KUTIPAN PILIHAN
****************

Menyelamatkan Yang Sudah Sedikit, Menjaga Yang Masih Banyak

Flora, Kehutanan, Satwa
Menyelamatkan Yang Sudah Sedikit, Menjaga Yang Masih Banyak
2 Desember 2021
1334

Berbagai usaha telah dilakukan oleh banyak pihak, baik oleh ilmuwan, pemerintah, dan masyarakat umum untuk melindungi makhluk hidup beserta lingkungan hidupnya. Salah satunya adalah upaya penyadartahuan melalui kampanye, dalam bentuk hari-hari peringatan. Dari berbagai hari peringatan yang terkait isu lingkungan hidup, salah satunya adalah Hari Konservasi Satwa Liar Sedunia (World Wildlife Conservation Day) yang diperingati setiap tanggal 4 Desember. Hari peringatan tersebut adalah inisiatif Hillary Clinton, saat menjabat sebagai Menteri Luar Negeri untuk masa jabatan pertama Presiden Barack Obama. Hillary, yang berbicara pada Seminar Departemen Luar Negeri tentang Perdagangan dan Konservasi Satwa Liar pada 8 November 2012, mengatakan bahwa salah satu masalah dunia saat ini adalah perdagangan satwa liar.

****************

TUGAS LATIHAN
[1] Jawablah pertanyaan berikut berdasarkan kutipan tentang Hari Konservasi Satwa Liar Sedunia.
(a) Setiap tanggal berapa hari peringatan itu diperingati?
(b) Siapa penggagas hari peringatan itu, dan apa jabatannya saat itu?
(c) Menurut penggagasnya, apa salah satu masalah dunia saat ini?
[2] Teruskan kutipan tentang Hari Konservasi Satwa Liar Sedunia mulai dari kalimat terakhirnya.
Catatan dalam latihan ini diambil dari sumber lain, bukan dari kutipan tentang konservasi satwa liar.

****************

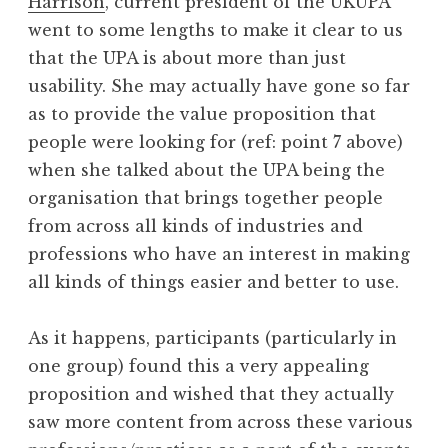
Harrison
, current president of the UKUPA
went to some lengths to make it clear to us
that the UPA is about more than just
usability. She may actually have gone so far
as to provide the value proposition that
people were looking for (ref: point 7 above)
when she talked about the UPA being the
organisation that brings together people
from across all kinds of industries and
professions who have an interest in making
all kinds of things easier and better to use.
As it happens, participants (particularly in
one group) found this a very appealing
proposition and wished that they actually
saw more content from across these various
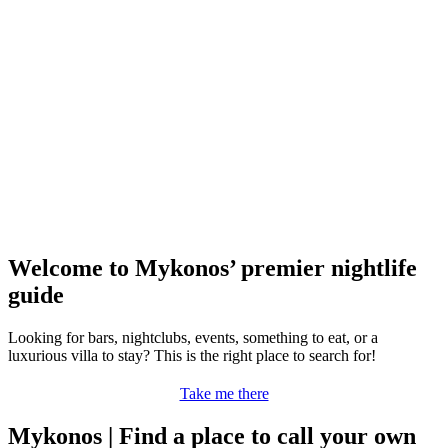
Welcome to Mykonos’ premier nightlife
guide
Looking for bars, nightclubs, events, something to eat, or a
luxurious villa to stay? This is the right place to search for!
Take me there
Mykonos | Find a place to call your own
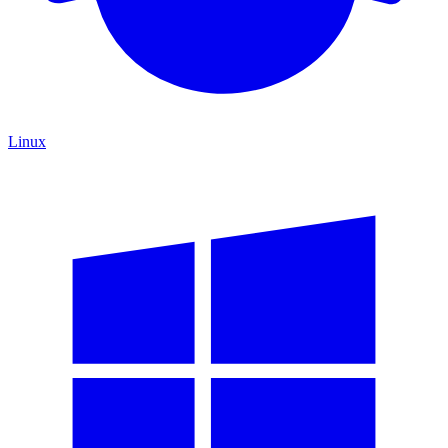
Linux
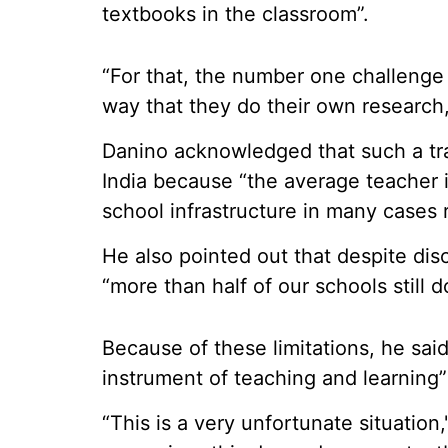
textbooks in the classroom”.
“For that, the number one challenge 
way that they do their own research,
Danino acknowledged that such a tran
India because “the average teacher is
school infrastructure in many cases 
He also pointed out that despite disc
“more than half of our schools still 
Because of these limitations, he sai
instrument of teaching and learning”
“This is a very unfortunate situation,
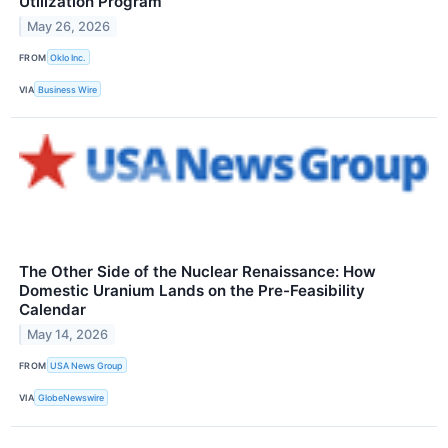
Utilization Program
May 26, 2026
FROM
Oklo Inc.
VIA
Business Wire
The Other Side of the Nuclear Renaissance: How
Domestic Uranium Lands on the Pre-Feasibility
Calendar
May 14, 2026
FROM
USA News Group
VIA
GlobeNewswire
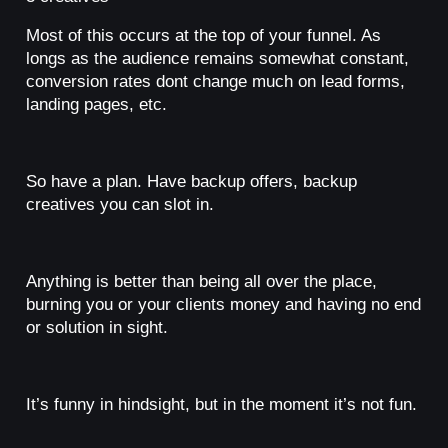
Most of this occurs at the top of your funnel. As
longs as the audience remains somewhat constant,
conversion rates dont change much on lead forms,
landing pages, etc.
So have a plan. Have backup offers, backup
creatives you can slot in.
Anything is better than being all over the place,
burning you or your clients money and having no end
or solution in sight.
It’s funny in hindsight, but in the moment it’s not fun.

****************

JAWABAN TUGAS
[1]
(a) Setiap tanggal 4 Desember.
(b) Hillary Clinton, yang saat itu menjabat Menteri Luar Negeri pada masa jabatan pertama Presiden Barack Obama.
(c) Perdagangan satwa liar.

[2]
Secara singkat, penetapan Hari Konservasi Satwa Liar Sedunia bertujuan untuk meningkatkan rasa kesadaran dan keterlibatan tentang spesies yang terancam punah atau di bawah ancaman kepunahan karena perburuan, perdagangan dan faktor lingkungan lainnya. Konservasi satwa liar sendiri adalah tindakan melindungi spesies yang terancam punah dan hampir punah dengan melestarikan habitat aslinya.

 

Sebenarnya bagaimana situasi keterancaman satwa liar di dunia saat ini, sehingga perlu menjadi perhatian semua pihak? Mari kita rujuk data dari IUCN, International Union for Conservation of Nature and Natural Resources. Melalui IUCN Red List, yang berisi informasi tentang status risiko kepunahan global spesies hewan, jamur dan tumbuhan. Data terkini menunjukkan, paling tidak, ada sebanyak 26% spesies mamalia, 14% burung, 41%, amfibi, 37% hiu dan pari, 33% terumbu karang, dan 34% konifer, yang memiliki resiko kepunahan. Namun ada satu hal yang perlu diingat, angka itupun baru mencakup enam kelompok, dan baru 28% spesies yang dievaluasi. Masih ada jutaan spesies lain yang belum terevaluasi dengan cukup, dan sangat mungkin untuk menambah panjang daftar tersebut.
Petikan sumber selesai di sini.